Pour rester dans les corps, je crois que les pieds sont des ex-voto propitiatoires, un pèlerin cela marche beaucoup et avec le poids de cette pépite pour payer son absolution ! (Tannhäuser venu nu-pieds et mains vides n’avait aucune chance).
Il n’y a pas besoin de faute collective puisque le péché existe par pensée, par action et même originellement sans rien faire.Je n’étais pas à Munich et l’avantage est qu’à la retransmission un cadrage nouveau se surimpose à la mise en scène. Par exemple, dans le récit du retour de Rome. il resserre l’action sur Vogt , Vogt revit la scène, il revoit le Pape, il ne comprend pas parce qu’il était sincère, son jeu est parfait et la voix parfaitement en accord.
Les tables d’autopsie –vos sarcophages-sont reléguées, heureusement, dans un coin de l’écran disparaissant presque.
Dernier désaccord il n’y aura pas d’union et les grains de poussière resteront des grains séparés à jamais.
Seuls les esprits vivants peuvent s’unir, (quelques fois avec l’aide de la chair).Que faire ? Peut-être revoir le Tannhäuser donné en français à Monte-Carlo ?
Le contraste avec quelques beaux moments sera saisissant. -
19 août 2017 à 14 h 54 min #1723
J’aurais dû me relire plus attentivement avant de poster ce « t » malencontreux et plus impardonnable encore d’avoir mal orthographié le nom de Petrenko, c’est que j’étais encore rempli d’admiration pour sa direction d’orchestre et que je n’ai pas de correcteur.
Correcteur, peut-être un métier qui se perd : je lis dans la presse, dans la distribution du Götterdämmerung que les nornes sont des sorcières ! Pourquoi vouloir traduire Norn et autrement que par Norne.
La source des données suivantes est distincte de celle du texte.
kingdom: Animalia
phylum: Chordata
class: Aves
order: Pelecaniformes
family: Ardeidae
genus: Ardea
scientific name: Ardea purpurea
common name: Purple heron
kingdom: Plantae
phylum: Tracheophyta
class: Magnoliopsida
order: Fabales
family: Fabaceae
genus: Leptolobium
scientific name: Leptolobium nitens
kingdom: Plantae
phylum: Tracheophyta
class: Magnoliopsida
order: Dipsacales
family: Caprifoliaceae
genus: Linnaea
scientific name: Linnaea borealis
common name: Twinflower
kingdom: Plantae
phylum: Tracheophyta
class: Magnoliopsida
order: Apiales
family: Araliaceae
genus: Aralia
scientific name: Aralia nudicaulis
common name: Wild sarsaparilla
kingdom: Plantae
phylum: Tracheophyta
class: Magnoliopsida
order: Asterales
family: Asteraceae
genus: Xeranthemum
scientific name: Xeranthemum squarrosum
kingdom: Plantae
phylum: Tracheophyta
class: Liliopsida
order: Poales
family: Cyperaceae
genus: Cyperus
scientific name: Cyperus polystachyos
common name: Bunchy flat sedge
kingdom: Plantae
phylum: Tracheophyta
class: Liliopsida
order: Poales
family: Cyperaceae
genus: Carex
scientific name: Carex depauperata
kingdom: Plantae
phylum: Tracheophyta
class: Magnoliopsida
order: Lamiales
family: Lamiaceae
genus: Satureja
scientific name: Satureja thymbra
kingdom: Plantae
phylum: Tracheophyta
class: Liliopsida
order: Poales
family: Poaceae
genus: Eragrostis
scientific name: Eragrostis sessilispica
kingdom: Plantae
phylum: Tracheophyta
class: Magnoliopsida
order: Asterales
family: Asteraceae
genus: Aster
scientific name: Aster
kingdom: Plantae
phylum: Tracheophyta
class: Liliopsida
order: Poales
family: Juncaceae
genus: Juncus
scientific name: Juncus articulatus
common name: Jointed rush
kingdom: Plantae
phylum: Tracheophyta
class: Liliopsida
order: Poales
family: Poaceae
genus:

Une acception qui exclu toute relation avec le diable pour opérer des maléfices et qui définit les Nornes à l’instar des Parques comme seules tributaire du destin. -
19 août 2017 à 14 h 57 min #1725
…..Et j’aurais moi même dû voir et corriger Petrenko en relisant votre texte avant de le valider. On partage donc la faute….
Tout a fait d’accord avec vous, quelle bêtise de traduire Norne par « sorcière »….. c’est n’importe quoi!!